# [正文选段]
------------------------------------

17. 电话号码的字母组合

每一个数字对应了几个字母，把数字串转化为字母串，其实就是要去枚举

可以直接使用循环按照一个数字一个数字，去枚举字母，还可以利用dfs来枚举
这里我使用map来存储，其实也可以使用其他数据结构来存储，例如
map>, map, map>, vector 使用vector的时候能够使用下标来标识

第一种：循环

class Solution {
   vector<string> res;
   string _digits;
   unordered_map<int,string> mp;
public:
   vector<string> letterCombinations(string digits) {
       if(digits == "") return vector<string>();
       _digits = digits;
       int idx = 0;
       mp.insert({0,"abc"});
       mp.insert({1,"def"});
       mp.insert({2,"ghi"});
       mp.insert({3,"jkl"});
       mp.insert({4,"mno"});
       mp.insert({5,"pqrs"});
       mp.insert({6,"tuv"});
       mp.insert({7,"wxyz"});
       vector<string> v1, v2;
       v1.push_back("");
       for(int i = 0; i < digits.size(); i++)
       {
           for(auto x: v1)
           {
               for(auto y: mp[digits[i] - '0' - 2])
               {
                   string s = x+y;
                   v2.push_back(s);
               }
           }
           v1 = v2;
           v2.clear();
       }
       return v1;
   }
};

第二种： dfs

class Solution {
   vector<string> res;
   string _digits;
   unordered_map<int,string> mp;
   void dfs(int idx, string s)
   {
       if(idx == _digits.size())
       {
           res.push_back(s);
           return;
       }
       for(auto x: mp[_digits[idx] - '0' - 2])
       {
           string ns = s + x;
           dfs(idx+1, ns);
       }
       return;
   }
public:
   vector<string> letterCombinations(string digits) {
       if(digits == "") return vector<string>();
       _digits = digits;
       int idx = 0;
       mp.insert({0,"abc"});
       mp.insert({1,"def"});
       mp.insert({2,"ghi"});
       mp.insert({3,"jkl"});
       mp.insert({4,"mno"});
       mp.insert({5,"pqrs"});
       mp.insert({6,"tuv"});
       mp.insert({7,"wxyz"});
       string s = "";
       dfs(idx, s);
       return res;
   }
};

class Solution {
    vector<string> res;
    vector<string> mp;
    void dfs(string digits, int idx, string path)

------------------------------------

# [书面题目]
请根据关于电话号码字母组合的正文回答下列问题：
(a) 正文提到的哪种数据结构能够使用下标来标识？
(b) 在第一种解法中，若 digits 为空字符串，函数返回什么？
(c) 代码中 mp 的键 7 对应哪个字符串？

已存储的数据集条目

------------------------------------

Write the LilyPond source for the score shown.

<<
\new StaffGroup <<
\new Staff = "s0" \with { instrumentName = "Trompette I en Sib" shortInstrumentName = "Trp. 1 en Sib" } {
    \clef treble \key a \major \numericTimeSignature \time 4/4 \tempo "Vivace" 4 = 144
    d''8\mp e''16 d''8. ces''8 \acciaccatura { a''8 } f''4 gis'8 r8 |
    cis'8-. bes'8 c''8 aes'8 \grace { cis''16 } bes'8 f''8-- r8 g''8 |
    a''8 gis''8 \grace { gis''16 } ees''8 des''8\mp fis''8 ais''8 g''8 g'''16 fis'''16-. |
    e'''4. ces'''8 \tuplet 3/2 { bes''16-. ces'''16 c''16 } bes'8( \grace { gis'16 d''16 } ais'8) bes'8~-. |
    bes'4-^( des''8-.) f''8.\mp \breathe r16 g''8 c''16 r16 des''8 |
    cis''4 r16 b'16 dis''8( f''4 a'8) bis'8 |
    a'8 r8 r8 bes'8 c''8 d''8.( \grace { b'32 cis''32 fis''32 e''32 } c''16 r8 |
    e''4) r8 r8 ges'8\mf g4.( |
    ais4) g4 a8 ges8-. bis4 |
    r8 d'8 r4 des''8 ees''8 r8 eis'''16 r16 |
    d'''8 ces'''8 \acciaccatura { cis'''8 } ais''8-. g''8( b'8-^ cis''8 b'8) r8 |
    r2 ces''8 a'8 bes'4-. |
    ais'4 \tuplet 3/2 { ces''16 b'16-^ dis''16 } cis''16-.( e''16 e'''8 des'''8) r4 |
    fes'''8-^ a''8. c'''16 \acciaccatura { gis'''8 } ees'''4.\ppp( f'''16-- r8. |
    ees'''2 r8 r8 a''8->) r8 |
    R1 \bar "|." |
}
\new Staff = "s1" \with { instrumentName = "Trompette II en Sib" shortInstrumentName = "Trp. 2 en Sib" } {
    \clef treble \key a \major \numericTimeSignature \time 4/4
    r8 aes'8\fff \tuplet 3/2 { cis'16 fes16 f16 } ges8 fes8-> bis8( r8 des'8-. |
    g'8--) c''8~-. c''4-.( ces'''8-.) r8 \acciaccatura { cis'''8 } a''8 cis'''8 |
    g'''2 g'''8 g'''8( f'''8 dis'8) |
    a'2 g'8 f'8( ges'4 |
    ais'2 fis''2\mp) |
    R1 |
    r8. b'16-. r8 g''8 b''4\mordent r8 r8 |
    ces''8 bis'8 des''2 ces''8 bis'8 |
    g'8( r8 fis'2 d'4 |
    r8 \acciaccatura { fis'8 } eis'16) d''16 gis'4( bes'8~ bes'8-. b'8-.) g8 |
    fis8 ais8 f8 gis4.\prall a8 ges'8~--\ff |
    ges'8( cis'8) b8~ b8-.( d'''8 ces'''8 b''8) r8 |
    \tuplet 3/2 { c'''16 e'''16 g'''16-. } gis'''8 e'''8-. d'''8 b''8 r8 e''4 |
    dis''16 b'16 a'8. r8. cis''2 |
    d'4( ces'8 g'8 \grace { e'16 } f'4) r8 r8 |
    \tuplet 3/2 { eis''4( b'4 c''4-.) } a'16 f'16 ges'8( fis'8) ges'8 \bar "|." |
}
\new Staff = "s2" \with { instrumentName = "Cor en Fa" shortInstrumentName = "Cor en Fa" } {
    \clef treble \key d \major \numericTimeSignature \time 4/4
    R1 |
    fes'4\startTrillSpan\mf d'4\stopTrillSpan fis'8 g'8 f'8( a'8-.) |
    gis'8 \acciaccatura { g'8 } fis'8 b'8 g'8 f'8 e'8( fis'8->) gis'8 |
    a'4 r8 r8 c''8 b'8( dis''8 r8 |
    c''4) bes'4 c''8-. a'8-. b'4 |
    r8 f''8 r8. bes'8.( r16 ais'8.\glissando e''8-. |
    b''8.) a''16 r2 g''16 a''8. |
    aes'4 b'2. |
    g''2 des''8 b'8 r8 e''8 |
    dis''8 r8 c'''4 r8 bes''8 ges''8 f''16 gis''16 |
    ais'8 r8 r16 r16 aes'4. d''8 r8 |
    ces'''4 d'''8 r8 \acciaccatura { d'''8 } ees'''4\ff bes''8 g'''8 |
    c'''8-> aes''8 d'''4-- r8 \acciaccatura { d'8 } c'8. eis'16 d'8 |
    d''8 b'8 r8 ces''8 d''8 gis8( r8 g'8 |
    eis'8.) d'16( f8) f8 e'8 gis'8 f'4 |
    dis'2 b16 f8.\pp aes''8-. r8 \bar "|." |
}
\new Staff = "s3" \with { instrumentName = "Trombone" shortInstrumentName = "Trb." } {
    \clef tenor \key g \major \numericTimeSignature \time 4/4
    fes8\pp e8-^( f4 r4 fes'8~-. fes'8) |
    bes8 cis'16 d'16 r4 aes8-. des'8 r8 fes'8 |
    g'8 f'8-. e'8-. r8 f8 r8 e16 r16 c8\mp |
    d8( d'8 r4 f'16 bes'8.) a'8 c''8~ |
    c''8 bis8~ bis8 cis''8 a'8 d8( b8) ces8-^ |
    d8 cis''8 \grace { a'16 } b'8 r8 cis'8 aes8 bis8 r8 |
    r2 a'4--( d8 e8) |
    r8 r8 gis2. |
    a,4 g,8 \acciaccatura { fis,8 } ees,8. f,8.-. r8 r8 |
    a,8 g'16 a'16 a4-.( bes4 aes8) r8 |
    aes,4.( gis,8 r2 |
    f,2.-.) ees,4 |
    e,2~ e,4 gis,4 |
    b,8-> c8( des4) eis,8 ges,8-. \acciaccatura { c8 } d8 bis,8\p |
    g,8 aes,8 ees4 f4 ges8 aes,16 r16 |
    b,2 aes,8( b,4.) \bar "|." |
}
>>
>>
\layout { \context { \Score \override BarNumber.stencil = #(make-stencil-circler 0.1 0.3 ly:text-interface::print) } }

------------------------------------

# [详解答案]
(a) vector。
(b) 返回一个空的 vector<string>，即 vector<string>()。
(c) "wxyz"。